▸ TASK GOAL
Give the number of lines below that contain the word "CIRCLE", and nothing else.

[Collected data entries]
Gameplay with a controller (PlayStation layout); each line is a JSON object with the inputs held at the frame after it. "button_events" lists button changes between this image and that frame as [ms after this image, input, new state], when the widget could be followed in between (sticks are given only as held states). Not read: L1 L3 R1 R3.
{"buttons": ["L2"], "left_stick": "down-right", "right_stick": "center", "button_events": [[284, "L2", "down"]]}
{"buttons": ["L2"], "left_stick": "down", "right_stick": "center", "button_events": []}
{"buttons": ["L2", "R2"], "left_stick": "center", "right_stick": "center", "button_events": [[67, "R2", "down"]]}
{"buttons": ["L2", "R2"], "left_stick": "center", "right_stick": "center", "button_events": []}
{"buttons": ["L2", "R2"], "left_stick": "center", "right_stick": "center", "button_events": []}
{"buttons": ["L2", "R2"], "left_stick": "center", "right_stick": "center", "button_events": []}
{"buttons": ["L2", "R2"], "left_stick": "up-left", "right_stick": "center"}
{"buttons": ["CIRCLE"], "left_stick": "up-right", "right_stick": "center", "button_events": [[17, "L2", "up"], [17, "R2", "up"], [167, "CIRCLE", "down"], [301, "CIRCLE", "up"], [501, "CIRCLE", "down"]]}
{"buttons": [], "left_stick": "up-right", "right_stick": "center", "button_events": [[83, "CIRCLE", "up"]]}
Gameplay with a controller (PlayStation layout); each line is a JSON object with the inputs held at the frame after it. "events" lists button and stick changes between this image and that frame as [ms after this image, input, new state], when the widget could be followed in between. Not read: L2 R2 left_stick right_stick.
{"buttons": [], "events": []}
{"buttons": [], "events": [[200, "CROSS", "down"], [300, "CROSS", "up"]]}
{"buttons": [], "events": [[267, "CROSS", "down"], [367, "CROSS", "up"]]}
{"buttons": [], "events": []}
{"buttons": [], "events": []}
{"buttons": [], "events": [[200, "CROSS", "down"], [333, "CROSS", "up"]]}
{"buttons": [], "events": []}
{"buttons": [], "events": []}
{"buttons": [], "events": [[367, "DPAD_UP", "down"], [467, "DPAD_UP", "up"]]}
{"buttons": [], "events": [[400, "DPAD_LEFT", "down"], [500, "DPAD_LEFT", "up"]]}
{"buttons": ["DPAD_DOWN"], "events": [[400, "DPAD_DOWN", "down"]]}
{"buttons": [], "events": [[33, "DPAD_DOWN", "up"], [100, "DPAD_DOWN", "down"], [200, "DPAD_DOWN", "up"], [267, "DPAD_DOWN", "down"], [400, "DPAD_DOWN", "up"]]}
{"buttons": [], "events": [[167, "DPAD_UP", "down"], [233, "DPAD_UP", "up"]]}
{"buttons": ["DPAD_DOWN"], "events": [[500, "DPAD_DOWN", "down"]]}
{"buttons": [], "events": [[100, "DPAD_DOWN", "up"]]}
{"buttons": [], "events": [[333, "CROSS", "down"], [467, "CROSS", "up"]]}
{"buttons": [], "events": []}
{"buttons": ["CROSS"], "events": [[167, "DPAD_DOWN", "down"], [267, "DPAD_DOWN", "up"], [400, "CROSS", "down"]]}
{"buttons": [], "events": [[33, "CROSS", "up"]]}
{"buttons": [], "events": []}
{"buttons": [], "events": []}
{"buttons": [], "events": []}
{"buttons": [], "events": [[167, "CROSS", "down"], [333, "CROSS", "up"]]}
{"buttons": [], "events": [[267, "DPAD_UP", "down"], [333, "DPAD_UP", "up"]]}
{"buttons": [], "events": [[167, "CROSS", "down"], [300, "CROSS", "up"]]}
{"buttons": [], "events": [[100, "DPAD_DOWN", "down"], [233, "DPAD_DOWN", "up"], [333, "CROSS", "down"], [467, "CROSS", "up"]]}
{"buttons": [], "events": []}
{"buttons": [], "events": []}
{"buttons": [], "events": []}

▸ RESPONSE BOX
2